Type: | Package |
Title: | R Bindings for the UCR Suite |
Version: | 0.1.6 |
Date: | 2023-12-11 |
BugReports: | https://github.com/pboesu/rucrdtw/issues |
URL: | https://github.com/pboesu/rucrdtw |
Description: | R bindings for functions from the UCR Suite by Rakthanmanon et al. (2012) <doi:10.1145/2339530.2339576>, which enables ultrafast subsequence search for a best match under Dynamic Time Warping and Euclidean Distance. |
License: | Apache License version 1.1 | Apache License version 2.0 [expanded from: Apache License] |
LazyData: | TRUE |
LinkingTo: | Rcpp |
Depends: | R (≥ 3.6) |
Imports: | Rcpp |
RoxygenNote: | 7.2.3 |
Suggests: | testthat, knitr, rmarkdown, dtw, rbenchmark |
VignetteBuilder: | knitr |
Encoding: | UTF-8 |
NeedsCompilation: | yes |
Packaged: | 2023-12-11 15:45:00 UTC; philipp.boerschsupan |
Author: | Philipp Boersch-Supan
|
Maintainer: | Philipp Boersch-Supan <pboesu@gmail.com> |
Repository: | CRAN |
Date/Publication: | 2023-12-11 16:00:02 UTC |
rucrdtw: Fast time series subsequence search in R
Description
Dynamic Time Warping (DTW) methods provide algorithms to optimally map a given time series onto all or part of another time series. The remaining cumulative distance between the series after the alignment is a useful distance metric in time series data mining applications for tasks such as classification, clustering, and anomaly detection. A broad suite of DTW algorithms is implemented in R in the dtw package (Giorgino 2009).

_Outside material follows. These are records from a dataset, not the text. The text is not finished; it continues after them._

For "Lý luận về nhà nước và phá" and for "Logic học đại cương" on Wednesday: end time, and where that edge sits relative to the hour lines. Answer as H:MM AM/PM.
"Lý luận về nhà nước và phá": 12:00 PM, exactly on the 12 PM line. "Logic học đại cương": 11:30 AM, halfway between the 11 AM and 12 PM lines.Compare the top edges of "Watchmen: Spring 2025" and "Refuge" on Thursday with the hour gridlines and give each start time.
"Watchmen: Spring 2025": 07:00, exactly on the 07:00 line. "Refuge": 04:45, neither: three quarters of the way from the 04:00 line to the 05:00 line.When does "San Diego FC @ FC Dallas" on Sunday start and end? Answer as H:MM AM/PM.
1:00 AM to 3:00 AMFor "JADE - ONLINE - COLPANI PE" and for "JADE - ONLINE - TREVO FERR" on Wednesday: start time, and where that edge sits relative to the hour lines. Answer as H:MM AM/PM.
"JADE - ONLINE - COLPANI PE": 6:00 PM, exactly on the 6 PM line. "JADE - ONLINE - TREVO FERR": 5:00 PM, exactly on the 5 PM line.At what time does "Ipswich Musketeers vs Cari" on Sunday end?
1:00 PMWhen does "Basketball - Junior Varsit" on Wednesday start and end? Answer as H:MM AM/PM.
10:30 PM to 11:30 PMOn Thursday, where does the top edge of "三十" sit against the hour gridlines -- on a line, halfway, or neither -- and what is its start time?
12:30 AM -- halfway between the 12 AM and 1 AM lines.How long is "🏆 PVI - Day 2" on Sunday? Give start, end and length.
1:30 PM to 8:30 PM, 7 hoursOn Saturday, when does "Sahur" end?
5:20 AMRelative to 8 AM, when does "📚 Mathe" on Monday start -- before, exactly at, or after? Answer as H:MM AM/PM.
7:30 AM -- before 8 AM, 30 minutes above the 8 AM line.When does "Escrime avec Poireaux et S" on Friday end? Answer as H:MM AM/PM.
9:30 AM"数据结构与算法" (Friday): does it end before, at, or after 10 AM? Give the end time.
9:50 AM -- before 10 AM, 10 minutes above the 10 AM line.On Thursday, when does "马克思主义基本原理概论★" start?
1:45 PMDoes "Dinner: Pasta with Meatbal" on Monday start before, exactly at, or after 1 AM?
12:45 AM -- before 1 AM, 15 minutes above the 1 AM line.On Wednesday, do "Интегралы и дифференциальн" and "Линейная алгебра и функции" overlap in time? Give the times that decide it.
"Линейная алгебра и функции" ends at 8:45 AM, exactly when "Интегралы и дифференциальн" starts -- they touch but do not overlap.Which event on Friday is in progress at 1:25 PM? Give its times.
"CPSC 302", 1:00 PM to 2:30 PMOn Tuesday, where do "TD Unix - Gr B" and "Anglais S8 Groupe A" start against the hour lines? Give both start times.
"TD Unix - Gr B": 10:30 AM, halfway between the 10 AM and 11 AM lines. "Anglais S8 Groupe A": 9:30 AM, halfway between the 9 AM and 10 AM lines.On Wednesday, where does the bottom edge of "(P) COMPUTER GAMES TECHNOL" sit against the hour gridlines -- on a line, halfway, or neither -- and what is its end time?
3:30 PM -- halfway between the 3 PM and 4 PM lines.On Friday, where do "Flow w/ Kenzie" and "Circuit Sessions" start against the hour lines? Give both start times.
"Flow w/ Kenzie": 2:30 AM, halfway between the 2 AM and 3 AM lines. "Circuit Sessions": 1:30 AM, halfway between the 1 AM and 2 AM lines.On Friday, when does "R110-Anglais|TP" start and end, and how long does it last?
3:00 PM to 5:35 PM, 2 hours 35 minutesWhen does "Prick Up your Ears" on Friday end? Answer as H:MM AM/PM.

Calculating a DTW alignment is computationally relatively expensive, and as a consequence DTW is often a bottleneck in time series data mining applications. The UCR Suite (Rakthanmanon et al. 2012) provides a highly optimized algorithm for best-match subsequence searches that avoids unnecessary distance computations and thereby enables fast DTW and Euclidean Distance queries even in data sets containing trillions of observations.
The rucrdtw package provides R bindings for the UCR Suite. In addition to queries and data stored in text files, rucrdtw also implements methods for queries and/or data that are held in memory as R objects, as well as a method to do fast similarity searches against reference libraries of time series. The following table gives a quick overview over the different methods provided by rucrdtw
:
DTW method | ED method | data format | query format | Use case |
ucrdtw_ff | ucred_ff | text file | text file | data sets that are too large to keep in memory |
ucrdtw_fv | ucred_fv | text file | numeric vector | data sets that are too large to keep in memory |
ucrdtw_vv | ucred_vv | numeric vector | numeric vector | data sets that fit into memory |
ucrdtw_mv | ucred_mv | numeric matrix | numeric vector | compare query to a set of reference sequences of equal length |
Examples of the functionality in this package are provided in the rucrdtw vignette:
vignette("using_rucrdtw", package = "rucrdtw")
Author(s)
Maintainer: Philipp Boersch-Supan pboesu@gmail.com (ORCID)
Authors:
Thanawin Rakthanmanon
Bilson Campana
Abdullah Mueen
Gustavo Batista
Eamonn Keogh
References
Rakthanmanon, Thanawin, Bilson Campana, Abdullah Mueen, Gustavo Batista, Brandon Westover, Qiang Zhu, Jesin Zakaria, and Eamonn Keogh. 2012. Searching and Mining Trillions of Time Series Subsequences Under Dynamic Time Warping. In Proceedings of the 18th ACM SIGKDD International Conference on Knowledge Discovery and Data Mining, 262-70. ACM. doi:doi:10.1145/2339530.2339576.
Giorgino, Toni (2009). Computing and Visualizing Dynamic Time Warping Alignments in R: The dtw Package. Journal of Statistical Software, 31(7), 1-24, doi:10.18637/jss.v031.i07.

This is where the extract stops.